Given exercise A:
Answer these questions using the article on early-morning concert travel.
(i) In the standard day described, when does the rehearsal in the venue take place?
(ii) How many of the concerts over the years does the writer say were totally missed, and what caused them?
(iii) On June 8th 2025, which service did the writer finally take to reach Heathrow?

Selected extract:
Antisocial Hours
- 4 days ago
- 4 min read

I am asked, more and more frequently these days, what it would take to convince me to ret
ire (I am 72). The straight answer is a run of bad concerts. Another answer, not quite as straight, is the itineraries which start with us having to get out of bed at 0500 and sing a concert maybe 16 hours later.
One way to save money is to ask us to travel on the concert day, thereby removing the need for an extra night in a hotel. This argument in fact cuts both ways. It saves a hotel night, while increasing the chances of us not arriving in time for the concert. It also increases the chances of all my preferred singers being able to do the engagement, since they will then be free to work for someone else on that previous night. More often than not we therefore grin and bear the itineraries handed us, which will require us to appear bright and fresh on stage at the end of a long day. A standard day might run as follows: 0500 alarm; 0600 transport to Heathrow; 0800 check-in for flight; 1030 flight to somewhere in nearer Europe; 1300 arrive (remembering the time change); arrive at hotel any time during the afternoon depending on local conditions; 1800 – 1900 rehearse in venue; 2100 concert starts (2200 if in Spain); 2300 finish and prepare for an early start on the following day, so that we can get home to work later on that day, and maybe do it all again on the following day.
This suicidal way of doing things can only work if the actual concerts are up to standard and don’t, for example, sound tired or suffer from voicelessness. It is an enduring tribute to generations of my singers that this system has been made to work – the risks involved would never be allowed by the groups I work with abroad. It is often commented that we are like an army unit, battle-hardened, for whom defeat is unthinkable. The impressive truth is that once on that stage we are prepared to give everything; and I think that in all our 2,700 concerts over the years we have only totally missed two – and these were caused by the weather.
So, given the experience of years, why would this reality make me think of retirement, when the concerts at the end of those days remain so good? You might think that the alarm at 0500, the energy needed to do that sort of travelling, and then to have to perform at the end of it all, was a young person’s game; but I’m not so sure. I have learnt to sleep almost anywhere on the journeys (which some of my younger colleagues haven’t); and is the 0500 moment really worse for me than for someone 40 years younger? I’ve never liked it, but I think I did it just the same 40 years ago. So here are some actual incidents from the Journal. See how you react, whatever your age:
June 8th 2025 (en route to the Boston Early Music Festival)
Such easiness was not replicated when trying to get to Heathrow from home on public transport early on a Sunday. I was out of the house at 6 am, to find Angel tube station shut. By good fortune the only bus in the next 20 minutes was a 4, which immediately went on a diversion. I eventually got to Farringdon tube station, which was shut. In desperation I summoned an uber to Paddington, to travel on the Elizabeth Line, entry to which was barred, an employee telling us that there wouldn’t be a train for 48 minutes. In heightened desperation I did the one thing I hate to do, and caught the Heathrow Express. Total cost for a journey which should have been free: at least £50.
June 19th 2022 (en route to Cremona, Italy)

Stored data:

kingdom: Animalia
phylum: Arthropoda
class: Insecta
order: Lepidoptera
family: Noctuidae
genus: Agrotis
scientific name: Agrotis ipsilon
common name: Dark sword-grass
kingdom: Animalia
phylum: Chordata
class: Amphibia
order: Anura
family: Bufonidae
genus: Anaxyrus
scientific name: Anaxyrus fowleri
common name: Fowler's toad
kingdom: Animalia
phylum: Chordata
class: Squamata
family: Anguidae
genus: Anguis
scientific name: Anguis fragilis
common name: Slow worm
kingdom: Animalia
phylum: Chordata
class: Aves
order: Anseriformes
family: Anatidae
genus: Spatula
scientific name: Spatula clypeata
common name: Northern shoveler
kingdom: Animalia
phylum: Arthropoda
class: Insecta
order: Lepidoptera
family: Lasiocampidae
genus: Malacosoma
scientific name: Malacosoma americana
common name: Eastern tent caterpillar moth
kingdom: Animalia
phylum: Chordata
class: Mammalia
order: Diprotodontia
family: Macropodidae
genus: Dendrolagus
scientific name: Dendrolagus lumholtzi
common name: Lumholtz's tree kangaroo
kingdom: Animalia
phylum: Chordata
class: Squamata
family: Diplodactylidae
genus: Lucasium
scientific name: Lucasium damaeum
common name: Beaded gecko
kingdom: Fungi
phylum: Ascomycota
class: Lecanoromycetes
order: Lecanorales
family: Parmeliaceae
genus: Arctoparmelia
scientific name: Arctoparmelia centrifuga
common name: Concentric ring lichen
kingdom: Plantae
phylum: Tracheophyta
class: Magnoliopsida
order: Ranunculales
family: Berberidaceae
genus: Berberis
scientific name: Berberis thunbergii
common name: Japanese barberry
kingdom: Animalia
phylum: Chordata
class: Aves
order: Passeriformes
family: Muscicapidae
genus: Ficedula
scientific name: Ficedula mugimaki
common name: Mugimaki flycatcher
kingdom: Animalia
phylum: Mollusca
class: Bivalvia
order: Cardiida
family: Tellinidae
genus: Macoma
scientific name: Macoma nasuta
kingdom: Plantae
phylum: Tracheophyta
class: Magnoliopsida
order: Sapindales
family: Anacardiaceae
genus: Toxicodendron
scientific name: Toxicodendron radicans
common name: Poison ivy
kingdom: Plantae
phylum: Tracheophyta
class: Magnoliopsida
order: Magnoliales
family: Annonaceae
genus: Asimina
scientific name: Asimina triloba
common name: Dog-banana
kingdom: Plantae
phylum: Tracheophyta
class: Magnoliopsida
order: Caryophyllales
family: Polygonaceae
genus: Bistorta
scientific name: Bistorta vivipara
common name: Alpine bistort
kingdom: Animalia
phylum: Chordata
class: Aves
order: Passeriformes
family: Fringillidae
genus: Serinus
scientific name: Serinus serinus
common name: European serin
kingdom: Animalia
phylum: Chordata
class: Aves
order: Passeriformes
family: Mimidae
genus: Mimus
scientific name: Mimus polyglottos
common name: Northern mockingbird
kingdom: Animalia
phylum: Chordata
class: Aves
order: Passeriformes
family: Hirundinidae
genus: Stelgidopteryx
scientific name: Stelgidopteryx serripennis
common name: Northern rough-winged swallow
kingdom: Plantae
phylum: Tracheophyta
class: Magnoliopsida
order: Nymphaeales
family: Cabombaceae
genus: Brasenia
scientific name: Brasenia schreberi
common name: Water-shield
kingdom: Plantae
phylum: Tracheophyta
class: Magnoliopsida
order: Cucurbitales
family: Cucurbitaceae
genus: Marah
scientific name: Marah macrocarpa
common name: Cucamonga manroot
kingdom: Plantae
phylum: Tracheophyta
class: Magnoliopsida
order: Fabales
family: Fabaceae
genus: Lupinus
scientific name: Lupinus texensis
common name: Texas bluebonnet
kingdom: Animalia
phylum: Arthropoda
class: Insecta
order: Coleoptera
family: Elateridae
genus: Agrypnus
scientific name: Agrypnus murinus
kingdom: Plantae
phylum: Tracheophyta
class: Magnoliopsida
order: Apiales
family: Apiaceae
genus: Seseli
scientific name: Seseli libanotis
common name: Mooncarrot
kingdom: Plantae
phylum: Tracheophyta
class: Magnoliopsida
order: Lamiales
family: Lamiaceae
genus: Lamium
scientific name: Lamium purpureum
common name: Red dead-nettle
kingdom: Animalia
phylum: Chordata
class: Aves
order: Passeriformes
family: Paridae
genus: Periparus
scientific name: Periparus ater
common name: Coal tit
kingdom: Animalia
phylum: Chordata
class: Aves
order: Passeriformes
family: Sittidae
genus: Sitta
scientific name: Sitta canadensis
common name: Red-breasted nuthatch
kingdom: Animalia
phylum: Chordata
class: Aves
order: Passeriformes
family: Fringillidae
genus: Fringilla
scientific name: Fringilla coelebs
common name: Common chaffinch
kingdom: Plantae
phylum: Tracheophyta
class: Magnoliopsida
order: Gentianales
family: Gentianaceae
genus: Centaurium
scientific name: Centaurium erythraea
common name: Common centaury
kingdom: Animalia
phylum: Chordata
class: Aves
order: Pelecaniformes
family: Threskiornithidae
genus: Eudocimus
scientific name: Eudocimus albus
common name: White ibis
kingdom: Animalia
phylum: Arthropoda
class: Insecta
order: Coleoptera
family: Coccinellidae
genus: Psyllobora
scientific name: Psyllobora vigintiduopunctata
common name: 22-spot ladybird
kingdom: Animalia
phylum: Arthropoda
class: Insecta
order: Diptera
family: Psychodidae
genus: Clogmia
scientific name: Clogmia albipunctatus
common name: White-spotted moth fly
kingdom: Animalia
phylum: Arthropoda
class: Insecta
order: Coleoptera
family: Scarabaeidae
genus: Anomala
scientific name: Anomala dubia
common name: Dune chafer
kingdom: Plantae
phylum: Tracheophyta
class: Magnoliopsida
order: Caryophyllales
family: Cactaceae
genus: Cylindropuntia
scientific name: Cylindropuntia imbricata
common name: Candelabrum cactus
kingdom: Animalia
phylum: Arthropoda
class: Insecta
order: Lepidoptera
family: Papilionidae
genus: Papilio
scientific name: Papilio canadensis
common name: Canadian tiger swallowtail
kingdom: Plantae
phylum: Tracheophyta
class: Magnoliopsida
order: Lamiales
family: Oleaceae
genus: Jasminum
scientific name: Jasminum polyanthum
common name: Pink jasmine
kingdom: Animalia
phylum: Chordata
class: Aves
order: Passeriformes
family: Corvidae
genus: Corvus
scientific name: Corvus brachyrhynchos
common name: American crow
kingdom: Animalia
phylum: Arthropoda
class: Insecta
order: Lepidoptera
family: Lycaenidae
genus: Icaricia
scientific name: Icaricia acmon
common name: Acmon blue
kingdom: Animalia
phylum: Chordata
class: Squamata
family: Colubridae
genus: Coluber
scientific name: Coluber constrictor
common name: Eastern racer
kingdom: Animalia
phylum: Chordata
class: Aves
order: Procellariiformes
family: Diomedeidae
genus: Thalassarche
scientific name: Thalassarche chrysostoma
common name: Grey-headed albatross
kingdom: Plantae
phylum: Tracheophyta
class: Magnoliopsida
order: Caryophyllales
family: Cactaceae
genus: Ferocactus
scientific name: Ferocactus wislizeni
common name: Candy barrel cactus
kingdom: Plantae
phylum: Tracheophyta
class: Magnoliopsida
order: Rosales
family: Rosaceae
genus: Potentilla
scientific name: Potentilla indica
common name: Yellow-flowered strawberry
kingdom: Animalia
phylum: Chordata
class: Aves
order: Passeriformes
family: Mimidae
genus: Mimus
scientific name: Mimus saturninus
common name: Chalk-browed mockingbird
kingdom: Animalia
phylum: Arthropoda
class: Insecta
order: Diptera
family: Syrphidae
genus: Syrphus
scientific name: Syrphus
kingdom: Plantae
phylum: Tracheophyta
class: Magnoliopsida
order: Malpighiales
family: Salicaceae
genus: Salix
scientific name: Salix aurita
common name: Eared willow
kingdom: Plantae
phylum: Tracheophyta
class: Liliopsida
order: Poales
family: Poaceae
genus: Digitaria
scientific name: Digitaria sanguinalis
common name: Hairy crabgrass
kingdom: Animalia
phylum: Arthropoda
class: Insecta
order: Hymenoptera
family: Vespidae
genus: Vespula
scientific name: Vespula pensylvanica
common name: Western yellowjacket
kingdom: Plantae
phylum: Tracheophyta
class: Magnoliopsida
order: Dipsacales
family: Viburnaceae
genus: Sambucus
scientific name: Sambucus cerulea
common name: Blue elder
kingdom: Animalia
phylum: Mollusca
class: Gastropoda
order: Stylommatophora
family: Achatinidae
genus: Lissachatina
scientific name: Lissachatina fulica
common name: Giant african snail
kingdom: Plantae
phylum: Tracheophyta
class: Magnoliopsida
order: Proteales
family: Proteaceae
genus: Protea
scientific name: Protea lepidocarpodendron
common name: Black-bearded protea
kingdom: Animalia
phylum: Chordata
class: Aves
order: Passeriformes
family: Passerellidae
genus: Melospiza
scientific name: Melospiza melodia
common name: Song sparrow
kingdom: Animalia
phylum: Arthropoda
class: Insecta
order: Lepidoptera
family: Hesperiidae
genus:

Given exercise B:
Present the taxonomy rows as a numbered list, from the line containing "family: Apiaceae" up to and including the line containing "genus: Centaurium". Leave out any blank lines.

Final answer A:
(i) From 1800 to 1900.
(ii) Two, and both were caused by the weather.
(iii) The Heathrow Express.

Final answer B:
1. family: Apiaceae
2. genus: Seseli
3. scientific name: Seseli libanotis
4. common name: Mooncarrot
5. kingdom: Plantae
6. phylum: Tracheophyta
7. class: Magnoliopsida
8. order: Lamiales
9. family: Lamiaceae
10. genus: Lamium
11. scientific name: Lamium purpureum
12. common name: Red dead-nettle
13. kingdom: Animalia
14. phylum: Chordata
15. class: Aves
16. order: Passeriformes
17. family: Paridae
18. genus: Periparus
19. scientific name: Periparus ater
20. common name: Coal tit
21. kingdom: Animalia
22. phylum: Chordata
23. class: Aves
24. order: Passeriformes
25. family: Sittidae
26. genus: Sitta
27. scientific name: Sitta canadensis
28. common name: Red-breasted nuthatch
29. kingdom: Animalia
30. phylum: Chordata
31. class: Aves
32. order: Passeriformes
33. family: Fringillidae
34. genus: Fringilla
35. scientific name: Fringilla coelebs
36. common name: Common chaffinch
37. kingdom: Plantae
38. phylum: Tracheophyta
39. class: Magnoliopsida
40. order: Gentianales
41. family: Gentianaceae
42. genus: Centaurium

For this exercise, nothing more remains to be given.